### SUPPLIED TEXT
-*-*-

Microchip technology allowed Boomers (of both genders) to create new economic territory via start-ups, even if no one besides their customers paid much attention. Or they earned it, inch by grueling inch, in the Fortune 500 -- a much easier story to cover. As the 1980s progressed, and women had accumulated 10, 15 and 20 years in the country's large corporations, a flock of books appeared. Looking over their premises and conclusions offers a portrait of this first wave of what might be called "feminism in business."

From the Streets to the Suites

In 1985, Liz Roman Gallese completed a book -- Women Like Us -- about the female graduates of Harvard Business School in '75. She approached all 88 women who started there in the Fall of 1973. Of those 88, she interviewed the impressive total of 82 (78 of whom graduated in '75).

Gallese avoided using "composites" and centered her book on six women who, as a group, accurately personify the aggregate. Most of the interviews took place in 1981, with certain follow-ups, and hence the profiles stop less than eight years after HBS granted them "the ticket." But, as of that point, only one of the six had reached the dream balance -- married, mother of three, with husband and career in-sync -- indicated by the term “Superwoman.”

Gallese was intellectually honest in letting the facts, of both the small group and the larger sample, take her to places she didn’t expect: "Over the course of my research for this project, one finding that struck me as among the most surprising was that such a large percentage of the women of the Class of 1975 appeared to be ambivalent about their careers, or had actually made the decision to cut back, tone down, or in some cases leave the workforce entirely. I began noticing this pattern as early as the Fall of 1980, when I was conducting my first interviews, and by the time I completed my investigation a year later, I was shocked to have to conclude that fully two-fifths of the group fit this pattern."

Her epilogue concluded that Corporate America "is still very much a male milieu, and women who succeed [in it] are most often those who choose to live their lives as men in a man's world" -- mostly, let it be noted, "without a wife" (or, in the case of one of the six, a flexible and unambitious husband who only earned the contempt and coldness of the wife whose aspirations he tried to support).

Of the whole entire set of interviewees, Gallese summed up the score six years after graduation: "About a third of the group were working for corporations; another fifth were working for banks, insurance companies, and real-estate firms. Fourteen were consultants. Nine were working for nonprofit concerns. Six were entrepreneurs" -- the only time, sadly, this word or that option ever turns up in Gallese's rigorous book. "Three were teaching at the college level. Three were pursuing graduate degrees. Titles and income levels, for the full-time workers, were on the whole impressive."

On the social and emotional side, the "group paid a price for whatever assimilation they achieved. Well into the fourth decade of their lives, fewer than three-fifths of the group were married, and fully one-third were still single. Another 13 had been divorced; four had remarried. Of the married and divorced women, only 24 had children."

Rather than call for legislative "solutions" or turn against the weak of will in the sample, Gallese came to a humane moderation, borne of her own experiences (watching her daughter grow, as well as clashing with a female superior near the end of her 14 years as a Wall Street Journal reporter): "The women's reluctance to forfeit their entire selves for the sake of their careers...strikes me as a particularly thoughtful and intelligent attitude. For, no matter how often a particular women may choose to deny the feminine side of herself, the fact remains that women as a group are society's child-bearers, and that is something else that will not change..." If so, the "willingness to pull back" from male-style process-mania and corporate absorption signals a "reluctance to forfeit what is uniquely theirs -- their femininity."

-*-*-

### DATA SECTION
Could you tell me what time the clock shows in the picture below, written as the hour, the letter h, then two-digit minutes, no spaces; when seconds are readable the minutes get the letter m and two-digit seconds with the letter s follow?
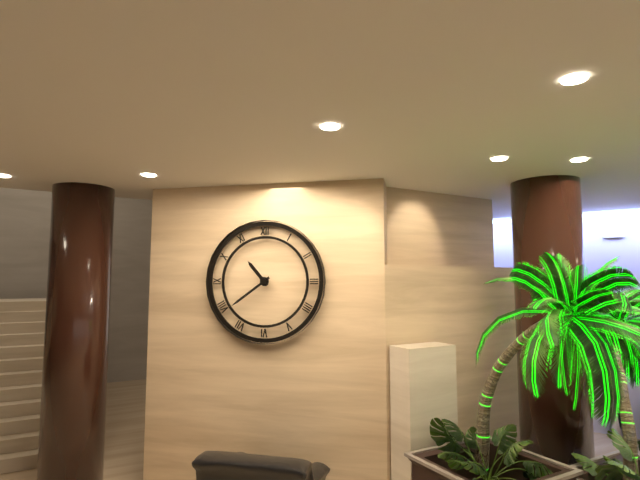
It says 10h39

-*-*-

### SHORT EXERCISE A
In the passage on Women Like Us, how many of the 88 women did Gallese interview?
### SHORT EXERCISE B
Copy out everything in the passage on Women Like Us from "Microchip technology allowed" down to "graduated in '75).".
### SHORT EXERCISE C
Translate this sentence from the passage on Women Like Us into Spanish: "She approached all 88 women who started there in the Fall of 1973."

### TASK SOLUTION A
She interviewed 82 of the 88 women.

### TASK SOLUTION B
Microchip technology allowed Boomers (of both genders) to create new economic territory via start-ups, even if no one besides their customers paid much attention. Or they earned it, inch by grueling inch, in the Fortune 500 -- a much easier story to cover. As the 1980s progressed, and women had accumulated 10, 15 and 20 years in the country's large corporations, a flock of books appeared. Looking over their premises and conclusions offers a portrait of this first wave of what might be called "feminism in business."

From the Streets to the Suites

In 1985, Liz Roman Gallese completed a book -- Women Like Us -- about the female graduates of Harvard Business School in '75. She approached all 88 women who started there in the Fall of 1973. Of those 88, she interviewed the impressive total of 82 (78 of whom graduated in '75).

### TASK SOLUTION C
Contactó a las 88 mujeres que empezaron allí en el otoño de 1973.